Tuesday, June 15, 2021

On style and the Lebanese financial crisis

Artwork by Tarek Chemaly

I previously spoke of the Lebanese leaning towards thrift, second-hand shopping, what it means to be middle class in Lebanon today, the dire straits of Lebanese shopping streets, and of how Beirut is dead and very slowly learning to pick itself up and question its new identity. But lately, I am thinking of an incident that happened circa 1993. When Lebanon was still reeling from its 80s financial crisis, and the Dollar was still newly pegged at 1500 (yes, we all know how that ended!). I was taking the bus on the way home from AUB, that big blue and white bus (which was not actually very compatible with the streets of Beirut). Usually the passengers knew each other by sight. But on that day there was an oddity.

A woman, already in here 60s, perfectly coiffed, wearing 70s oversized shades, with a white t-shirt adorned with a Courreges logo (and a stain underneath it), a maxi skirt, and some very well-worn sling backs. She sat there, perfectly still, a little haughty, with her slender very tall body (I do not assume she was a model in her days, such a profession would be beneath her socio-economic status), a little too uptight on her chair. Maybe she already was feeling that this was not her element, or that she had to adjust so that this would be (or become) her element. 

But the relevance of her attitude is very compatible with today's Lebanon. People struggling to wear, again and again, that H&M dress which they theoretically bought to wear once and were supposed to hand-down to some unfortunate cousin. Then understanding that today, it was them who became the unfortunate cousin in question. People realizing they can no longer go out for lunch on Sundays to restaurants when it was a given prior.
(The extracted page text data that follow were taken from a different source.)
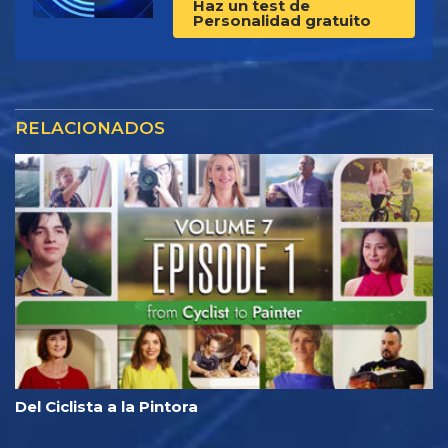
Haz un test de
Personalidad gratuito
RELACIONADOS
Del Ciclista a la Pintora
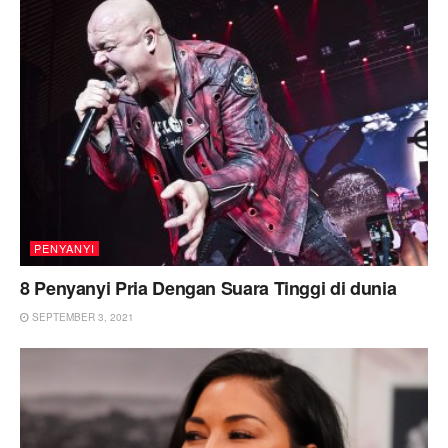
PENYANYI
8 Penyanyi Pria Dengan Suara Tinggi di dunia
SEPTEMBER 3, 2021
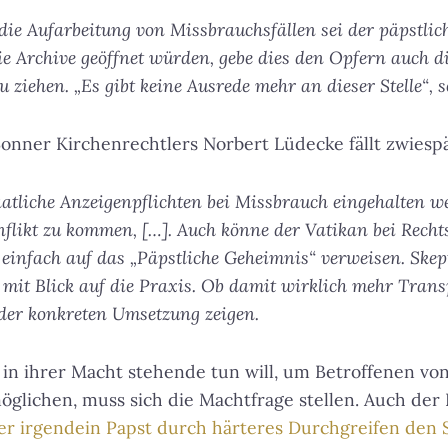
 die Aufarbeitung von Missbrauchsfällen sei der päpstlic
 Archive geöffnet würden, gebe dies den Opfern auch di
u ziehen. „Es gibt keine Ausrede mehr an dieser Stelle“, 
nner Kirchenrechtlers Norbert Lüdecke fällt zwiespäl
aatliche Anzeigenpflichten bei Missbrauch eingehalten 
nflikt zu kommen, […]. Auch könne der Vatikan bei Recht
einfach auf das „Päpstliche Geheimnis“ verweisen. Skept
 mit Blick auf die Praxis. Ob damit wirklich mehr Trans
 der konkreten Umsetzung zeigen.
es in ihrer Macht stehende tun will, um Betroffenen v
öglichen, muss sich die Machtfrage stellen. Auch der
der irgendein Papst durch härteres Durchgreifen den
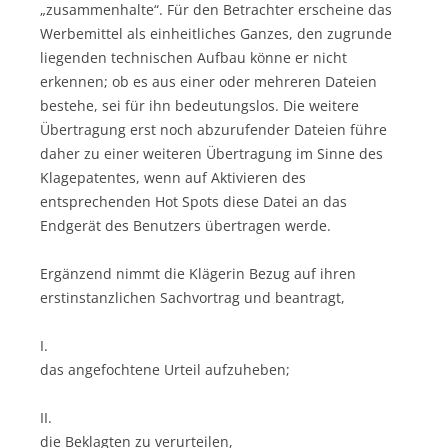
„zusammenhalte“. Für den Betrachter erscheine das
Werbemittel als einheitliches Ganzes, den zugrunde
liegenden technischen Aufbau könne er nicht
erkennen; ob es aus einer oder mehreren Dateien
bestehe, sei für ihn bedeutungslos. Die weitere
Übertragung erst noch abzurufender Dateien führe
daher zu einer weiteren Übertragung im Sinne des
Klagepatentes, wenn auf Aktivieren des
entsprechenden Hot Spots diese Datei an das
Endgerät des Benutzers übertragen werde.
Ergänzend nimmt die Klägerin Bezug auf ihren
erstinstanzlichen Sachvortrag und beantragt,
I.
das angefochtene Urteil aufzuheben;
II.
die Beklagten zu verurteilen,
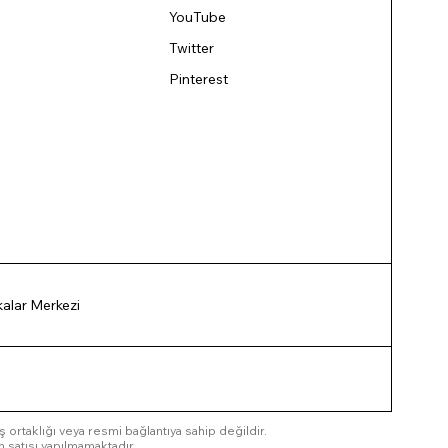
YouTube
Twitter
Pinterest
ikalar Merkezi
 iş ortaklığı veya resmi bağlantıya sahip değildir.
n satışı yapılmamaktadır.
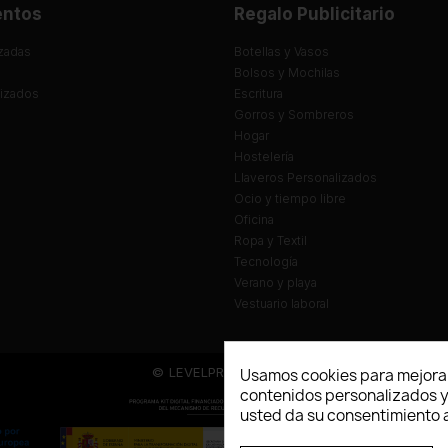
entos
Regalo Publicitario
zadas
Botellas y Vasos
Bolsos y Mochilas
lizados
Escritura
Gorros y Sombreros
Hogar
Hostelería
Llaveros Personalizados
Ocio y tiempo libre
Oficina
Ropa y Textil
Tecnología
Verano y playa
Vestuario laboral
© LEVELPRINT - 2026
Usamos cookies para mejorar
contenidos personalizados y a
usted da su consentimiento a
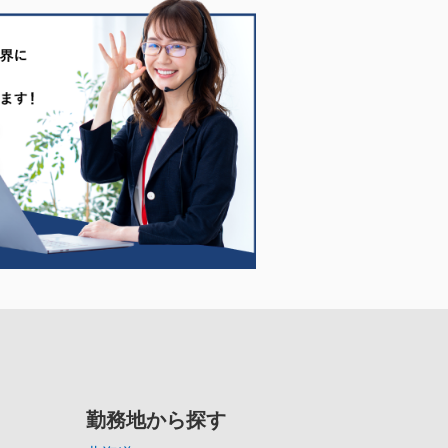
勤務地から探す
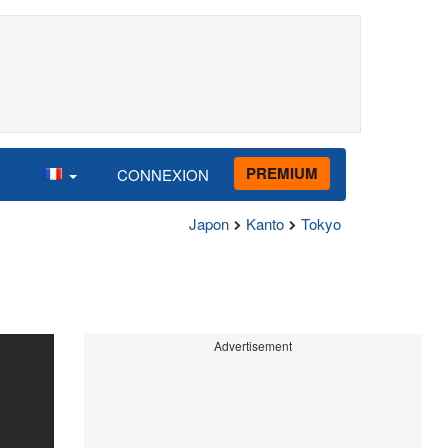
PREMIUM
CONNEXION
Japon
Kanto
Tokyo
Advertisement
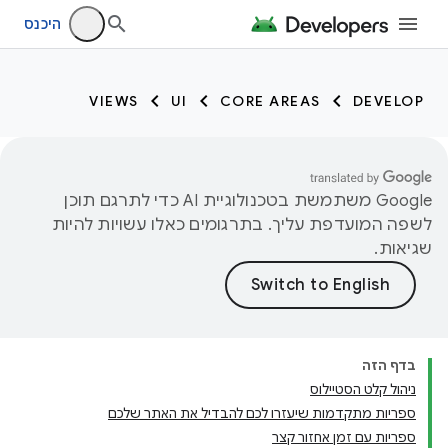
היכנס
VIEWS
UI
CORE AREAS
DEVELOP
‫Google משתמשת בטכנולוגיית AI כדי לתרגם תוכן
לשפה המועדפת עליך. בתרגומים כאלו עשויות להיות
שגיאות.
בדף הזה
ניהול קלט הסטיילוס
ספריות מתקדמות שיעזרו לכם להבדיל את האתר שלכם
ספריות עם זמן אחזור קצר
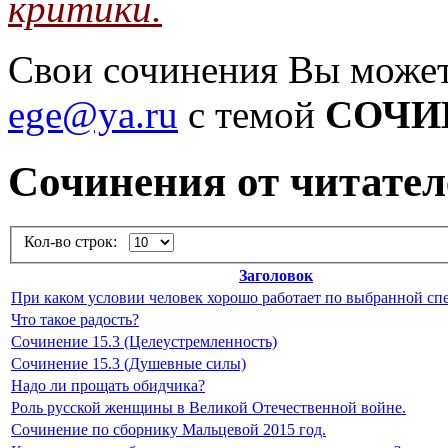
критики.
Свои сочинения Вы может
ege@ya.ru
с темой
СОЧИ
Cочинения от читател
Кол-во строк:
Заголовок
При каком условии человек хорошо работает по выбранной сп
Что такое радость?
Сочинение 15.3 (Целеустремленность)
Сочинение 15.3 (Душевные силы)
Надо ли прощать обидчика?
Роль русской женщины в Великой Отечественной войне.
Сочинение по сборнику Мальцевой 2015 год.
But people try to hang on to the past. To what was normal and what they were used to. Like that woman in the bus. In a telling example, Jane Birkin told Vogue in 2021 interview, that when she asked her mother what she took with her when her flat got bombed during the war (WWII): After a long thought, she said, “Schiaparelli Shocking pink perfume.” I said, “Ma! Didn’t you take food? Didn’t you take clothes?” And she said, “No. When you have nothing left, it’s the mirror that counts.”

And for the Lebanese, who have lost everything, what is left is their oversized shades, their Courreges t-shirts (with a stain), and "the mirror that counts". So I see them trying to wear their clothes as best as they can, the men in ill-fitting shirts, the women in the afore-mentioned H&M dresses, as they try to maintain mental images which the reality of their current economies no longer can sustain.